Steeplejack (Alternative Detective, #1)

“She,” I corrected. “Not it.”


Rahvey glared at me, but I held her eyes, and for once, it was my sister who turned away first. “And I would appreciate it if you didn’t bring your sordid city friends out here,” she added.

I tensed. “Believe me,” I said, “I have no interest in talking to Morlak.”

“Not just Morlak!” she snapped. “There was another. Said his name was Jennings.”

“Billy?” I said. “What did he want?”

“Says he has to tell you something. Something he saw. Wants you to meet him tonight under the statue of Captain Franzen at eleven.”

I frowned. Cleaning that statue had been one of Tanish’s jobs, and though it was in the heart of Mahweni Old Town, it was only a stone’s throw from the Martel Court. It was also where Morlak had attacked me. The coincidence made me uneasy. If Morlak had gotten to Billy, this was a trap.

“How did he seem?” I asked.

“What?” said Rahvey, as if I were speaking another language.

“Did he seem like he was hiding something?” I said. “Or like he was scared, nervous? Did he mention Morlak?”

She shook her head. “Morlak,” she sneered. “These city Lani. You can’t trust any of them.”

*

I RETURNED TO BAR-SELEHM before the lighting of the streetlamps and got the baby safely tucked into her basket in the clock tower before making the cautious climb down. I had the pistol in my belt under my charcoal gray jacket. I did not know what to make of Billy’s sudden decision to be helpful, and I wanted to be ready for anything.

Old Town was the most respectable black district in the city, made venerable by age if not by space. The houses were small, the streets smaller, though their inhabitants kept them meticulously clean. In the square at the end of Range Street, under a pair of blue-tiled minarets that rose like lighthouses above the uneven rooftops, a group of Mahweni protesters were clearing up what was left of their rally, gathering up handbills so they couldn’t be done for littering. I thought of Mnenga’s stories of suspicious land deals, and the image of his face and his gift of the nbezu milk made me smile. I remembered the touch of his hand, the surprise in his face, and the pleasure that had followed it.

And then, as if the memory had conjured him, he was there. He was huddled among the remaining protesters in his Unassimilated garb, so he stood out among the coats and collared shirts. With the spear in one hand, he looked fierce and out of place. He was talking animatedly to one of the protesters, his face earnest, angry even, and as I watched, he gestured dramatically, his forefinger stabbing from his clenched fist so that the other man, who was dressed as a factory worker, shook his head and took a step back. I did not call to Mnenga, and not only because seeing him here in the city was so jarringly strange. He suddenly seemed quite different, his manner, his very presence here hinting at something I had not seen in him before, something he had kept from me.

What was he doing here? There was clearly more to him than the humble nbezu herder he had claimed to be. Were there even any nbezu? He could have bought that milk anywhere.…

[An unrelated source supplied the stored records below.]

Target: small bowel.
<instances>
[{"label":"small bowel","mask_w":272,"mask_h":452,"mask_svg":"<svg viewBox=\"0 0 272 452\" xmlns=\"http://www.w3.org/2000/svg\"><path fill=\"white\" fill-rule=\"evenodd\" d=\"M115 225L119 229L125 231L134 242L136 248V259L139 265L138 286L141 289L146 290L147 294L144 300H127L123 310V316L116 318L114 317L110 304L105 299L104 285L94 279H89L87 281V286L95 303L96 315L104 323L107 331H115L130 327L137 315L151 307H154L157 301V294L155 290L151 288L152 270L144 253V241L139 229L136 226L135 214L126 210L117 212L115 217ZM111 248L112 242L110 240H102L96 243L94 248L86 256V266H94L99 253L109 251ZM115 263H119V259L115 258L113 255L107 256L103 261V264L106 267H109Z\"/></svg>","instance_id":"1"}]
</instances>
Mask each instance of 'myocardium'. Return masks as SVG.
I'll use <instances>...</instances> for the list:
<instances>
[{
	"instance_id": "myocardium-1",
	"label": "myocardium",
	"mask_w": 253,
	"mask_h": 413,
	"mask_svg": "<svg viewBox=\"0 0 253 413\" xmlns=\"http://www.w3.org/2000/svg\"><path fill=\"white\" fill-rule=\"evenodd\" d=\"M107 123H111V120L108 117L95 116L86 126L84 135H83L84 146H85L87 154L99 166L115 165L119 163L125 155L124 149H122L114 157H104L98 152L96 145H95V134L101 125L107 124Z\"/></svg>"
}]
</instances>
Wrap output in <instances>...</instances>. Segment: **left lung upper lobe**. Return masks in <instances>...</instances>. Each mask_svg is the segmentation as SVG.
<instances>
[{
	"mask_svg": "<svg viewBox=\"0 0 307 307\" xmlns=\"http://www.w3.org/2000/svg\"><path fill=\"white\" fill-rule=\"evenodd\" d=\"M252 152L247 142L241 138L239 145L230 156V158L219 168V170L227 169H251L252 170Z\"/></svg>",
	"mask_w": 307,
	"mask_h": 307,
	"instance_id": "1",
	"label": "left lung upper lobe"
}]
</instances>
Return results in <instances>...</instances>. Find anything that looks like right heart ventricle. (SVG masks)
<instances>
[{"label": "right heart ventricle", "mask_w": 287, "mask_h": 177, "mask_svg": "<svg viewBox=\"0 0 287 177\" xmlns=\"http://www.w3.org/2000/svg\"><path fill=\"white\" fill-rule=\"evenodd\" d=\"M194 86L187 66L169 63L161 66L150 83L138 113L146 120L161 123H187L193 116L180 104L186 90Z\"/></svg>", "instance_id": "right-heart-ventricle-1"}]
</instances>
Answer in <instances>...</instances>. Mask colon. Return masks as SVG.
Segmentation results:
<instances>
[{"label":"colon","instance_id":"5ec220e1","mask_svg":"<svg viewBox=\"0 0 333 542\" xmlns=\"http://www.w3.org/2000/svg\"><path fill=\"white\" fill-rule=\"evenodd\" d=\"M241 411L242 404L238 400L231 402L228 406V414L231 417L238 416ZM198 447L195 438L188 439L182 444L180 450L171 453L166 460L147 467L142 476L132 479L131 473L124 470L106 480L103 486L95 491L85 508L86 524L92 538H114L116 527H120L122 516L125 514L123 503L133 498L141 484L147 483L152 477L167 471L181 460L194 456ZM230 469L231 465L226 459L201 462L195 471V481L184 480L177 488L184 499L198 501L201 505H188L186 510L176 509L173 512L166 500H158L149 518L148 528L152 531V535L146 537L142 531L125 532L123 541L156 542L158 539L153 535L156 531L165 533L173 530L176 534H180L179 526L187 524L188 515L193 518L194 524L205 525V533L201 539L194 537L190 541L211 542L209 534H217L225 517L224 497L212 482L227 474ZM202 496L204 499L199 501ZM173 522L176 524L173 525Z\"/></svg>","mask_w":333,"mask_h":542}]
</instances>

Whatever the truth was, however innocent it might be, it was clear as luxorite that while I had trusted him with my private thoughts, I did not know him, and his appearance in my life suddenly seemed more than convenient. It was suspicious. I turned quickly away, so he would not see me, and kept walking. A policeman gave me a look as I rounded the corner, but—since I was neither friend nor obvious foe—went back to monitoring the protesters in the soft glow of a gas lamp, Mnenga among them.

I picked up my pace.

This time of year, the night came early, and as the temperature fell, the city became an entirely different place. The district around the Martel Court, where I had left the baby and which thronged with people in daylight, was deserted now, and its statues of old justices, brushed with the pearly light of the streetlamps, became ghosts of a forgotten world. It was only a couple of blocks to where the statue of Captain Franzen stood on his triumphal column, gazing forever out toward the coast with his bronze telescope.

A sound behind me. Footfalls, or just the echo of my own feet on the stone?

I faltered and they continued for a moment, then stopped. I turned and looked back the way I had come, but the mist that blew in from the river on cold nights had blended with the city’s persistent pall of smog, and I could see no more than twenty yards, even where the street was open and well lit.

I began walking and almost immediately, I heard the steps behind me start up again. They were uneven and punctuated with a rhythmic tap, like someone using a cane, someone very slightly off balance.…

Morlak.

I quickened my pace, dimly aware of Captain Franzen’s column looming out of the fog ahead, its shape cluttered with the scaffolding Tanish had been using. My pursuer matched my speed.